Pakistan has not lost an opportunity to raise barriers against transborder trade. It has succumbed to the jihadi diktat of the Taliban and Lashkar-e-Toiba which vetoed the extension of the Most Favoured Nation treatment to India. The blatant manner in which the trade route into Jammu and Kashmir was misused to smuggle drugs to finance the insurgency on this side of the Line of Control underscores the extremely tenuous nature of every such contact between the two countries.

 

India needs to find a different route rather than the one through Pakistan to Afghanistan. While the abovementioned alignment of the proposed road link to Kabul traverses a portion of territory under the control of Pakistan it would be less amenable to disruption than is the traditional Attari-Wagah transit route.

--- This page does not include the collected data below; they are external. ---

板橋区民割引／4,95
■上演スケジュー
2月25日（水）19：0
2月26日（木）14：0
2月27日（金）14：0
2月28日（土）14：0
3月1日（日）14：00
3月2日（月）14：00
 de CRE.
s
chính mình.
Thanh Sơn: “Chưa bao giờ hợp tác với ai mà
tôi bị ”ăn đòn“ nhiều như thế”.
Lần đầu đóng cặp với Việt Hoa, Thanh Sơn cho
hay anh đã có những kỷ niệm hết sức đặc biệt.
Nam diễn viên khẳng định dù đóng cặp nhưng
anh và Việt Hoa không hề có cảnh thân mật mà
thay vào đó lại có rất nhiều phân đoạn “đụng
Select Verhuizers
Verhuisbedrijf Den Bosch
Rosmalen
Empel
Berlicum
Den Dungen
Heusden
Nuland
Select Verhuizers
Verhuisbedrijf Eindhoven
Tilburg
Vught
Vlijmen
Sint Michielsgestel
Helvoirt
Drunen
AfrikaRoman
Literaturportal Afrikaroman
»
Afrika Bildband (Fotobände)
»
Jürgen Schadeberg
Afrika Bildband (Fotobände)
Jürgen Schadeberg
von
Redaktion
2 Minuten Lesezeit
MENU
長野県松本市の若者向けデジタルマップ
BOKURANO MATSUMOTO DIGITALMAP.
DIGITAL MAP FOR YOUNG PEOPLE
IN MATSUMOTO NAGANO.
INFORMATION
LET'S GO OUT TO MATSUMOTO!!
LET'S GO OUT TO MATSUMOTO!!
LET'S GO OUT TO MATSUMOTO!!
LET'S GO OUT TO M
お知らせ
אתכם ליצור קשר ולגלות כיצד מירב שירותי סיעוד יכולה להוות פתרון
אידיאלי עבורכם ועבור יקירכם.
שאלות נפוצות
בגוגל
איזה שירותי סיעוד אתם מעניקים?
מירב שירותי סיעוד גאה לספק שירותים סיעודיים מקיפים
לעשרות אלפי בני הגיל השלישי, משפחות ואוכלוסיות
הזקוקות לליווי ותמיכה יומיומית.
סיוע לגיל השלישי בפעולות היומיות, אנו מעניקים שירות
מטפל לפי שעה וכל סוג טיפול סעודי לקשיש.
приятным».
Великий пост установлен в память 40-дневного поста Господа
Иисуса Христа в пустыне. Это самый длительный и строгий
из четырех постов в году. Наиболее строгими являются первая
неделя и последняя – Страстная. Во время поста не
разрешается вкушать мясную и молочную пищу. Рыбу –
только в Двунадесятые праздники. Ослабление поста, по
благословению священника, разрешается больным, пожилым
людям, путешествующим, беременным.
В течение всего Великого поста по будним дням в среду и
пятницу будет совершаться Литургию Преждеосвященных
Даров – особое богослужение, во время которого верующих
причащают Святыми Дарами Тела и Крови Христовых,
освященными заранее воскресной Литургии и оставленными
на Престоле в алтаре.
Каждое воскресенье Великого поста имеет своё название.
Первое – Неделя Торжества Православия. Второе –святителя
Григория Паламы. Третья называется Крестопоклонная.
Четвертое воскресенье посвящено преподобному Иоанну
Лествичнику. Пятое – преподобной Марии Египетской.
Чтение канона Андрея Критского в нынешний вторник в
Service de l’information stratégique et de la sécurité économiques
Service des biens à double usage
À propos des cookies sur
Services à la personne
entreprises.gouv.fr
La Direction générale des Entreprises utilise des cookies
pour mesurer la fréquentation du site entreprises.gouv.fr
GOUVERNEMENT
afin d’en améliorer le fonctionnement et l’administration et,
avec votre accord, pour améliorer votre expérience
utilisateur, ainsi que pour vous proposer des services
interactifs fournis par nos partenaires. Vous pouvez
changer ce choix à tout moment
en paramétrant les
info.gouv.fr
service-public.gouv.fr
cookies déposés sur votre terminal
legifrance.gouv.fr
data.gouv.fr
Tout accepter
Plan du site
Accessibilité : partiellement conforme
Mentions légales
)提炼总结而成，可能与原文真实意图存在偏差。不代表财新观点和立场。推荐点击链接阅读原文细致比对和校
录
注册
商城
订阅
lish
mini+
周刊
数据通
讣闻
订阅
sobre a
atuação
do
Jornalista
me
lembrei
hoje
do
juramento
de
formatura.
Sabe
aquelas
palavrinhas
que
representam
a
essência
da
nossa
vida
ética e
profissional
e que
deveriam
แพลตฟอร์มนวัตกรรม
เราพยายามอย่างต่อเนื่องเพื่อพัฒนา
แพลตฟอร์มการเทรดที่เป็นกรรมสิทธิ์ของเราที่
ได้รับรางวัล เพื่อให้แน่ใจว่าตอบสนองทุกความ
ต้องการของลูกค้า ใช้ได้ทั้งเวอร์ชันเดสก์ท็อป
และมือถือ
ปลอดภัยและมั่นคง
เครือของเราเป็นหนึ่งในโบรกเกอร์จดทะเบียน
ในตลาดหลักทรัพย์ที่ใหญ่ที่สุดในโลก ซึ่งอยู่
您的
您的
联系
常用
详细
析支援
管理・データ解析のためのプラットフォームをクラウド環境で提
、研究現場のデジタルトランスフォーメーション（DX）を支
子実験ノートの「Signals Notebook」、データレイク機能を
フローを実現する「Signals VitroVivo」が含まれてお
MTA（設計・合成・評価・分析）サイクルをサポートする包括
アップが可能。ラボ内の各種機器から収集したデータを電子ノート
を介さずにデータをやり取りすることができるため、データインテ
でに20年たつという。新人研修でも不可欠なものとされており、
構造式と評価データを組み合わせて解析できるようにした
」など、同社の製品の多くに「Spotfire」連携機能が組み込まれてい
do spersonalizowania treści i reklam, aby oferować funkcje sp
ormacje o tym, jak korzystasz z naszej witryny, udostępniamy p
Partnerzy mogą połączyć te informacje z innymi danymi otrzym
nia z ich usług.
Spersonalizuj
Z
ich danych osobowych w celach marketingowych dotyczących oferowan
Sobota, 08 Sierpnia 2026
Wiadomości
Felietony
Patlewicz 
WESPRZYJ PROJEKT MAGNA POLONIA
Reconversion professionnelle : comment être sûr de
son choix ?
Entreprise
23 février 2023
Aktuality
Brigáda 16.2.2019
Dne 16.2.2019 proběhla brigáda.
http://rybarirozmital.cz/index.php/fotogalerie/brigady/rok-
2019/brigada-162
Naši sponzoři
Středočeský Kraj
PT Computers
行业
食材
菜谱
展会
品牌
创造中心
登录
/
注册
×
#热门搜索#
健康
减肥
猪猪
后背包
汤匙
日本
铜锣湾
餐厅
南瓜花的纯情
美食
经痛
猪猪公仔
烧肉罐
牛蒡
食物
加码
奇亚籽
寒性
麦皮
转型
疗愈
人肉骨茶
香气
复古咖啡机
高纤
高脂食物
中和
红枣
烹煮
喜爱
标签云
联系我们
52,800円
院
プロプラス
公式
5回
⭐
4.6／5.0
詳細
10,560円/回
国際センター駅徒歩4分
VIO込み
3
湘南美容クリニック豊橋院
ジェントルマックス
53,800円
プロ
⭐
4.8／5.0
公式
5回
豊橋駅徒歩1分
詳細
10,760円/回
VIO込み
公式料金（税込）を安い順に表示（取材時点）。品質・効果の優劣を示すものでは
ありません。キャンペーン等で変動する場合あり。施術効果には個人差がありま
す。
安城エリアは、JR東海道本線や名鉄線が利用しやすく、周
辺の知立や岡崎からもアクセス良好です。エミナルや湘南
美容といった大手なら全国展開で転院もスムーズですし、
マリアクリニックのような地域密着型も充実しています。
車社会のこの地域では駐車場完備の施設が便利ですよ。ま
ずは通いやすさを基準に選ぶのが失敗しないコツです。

If China is not willing to accommodate India’s peaceful proposition because of Pakistani pressure; an alternative route can be easily found in the Aksai Chin road which connects Tibet with the Xianjiang province. It can be extended to reach the Afghan border on the Pamirs.

 

These proposals need to be put to the Chinese to assess their inclination to accommodate India and create a tripartite zone of cooperation and co-prosperity. It will test the sincerity of the Chinese assertion that the Sino-Pak cooperation is “not directed at a third party”.

 

It is unlikely that the Chinese would want to facilitate a passage for India to Afghanistan because the aim and intention of their economic corridor through Jammu and Kashmir is to create an steel collar around India’s neck.

 

If India does nothing to break out of that encirclement it will have only itself to blame.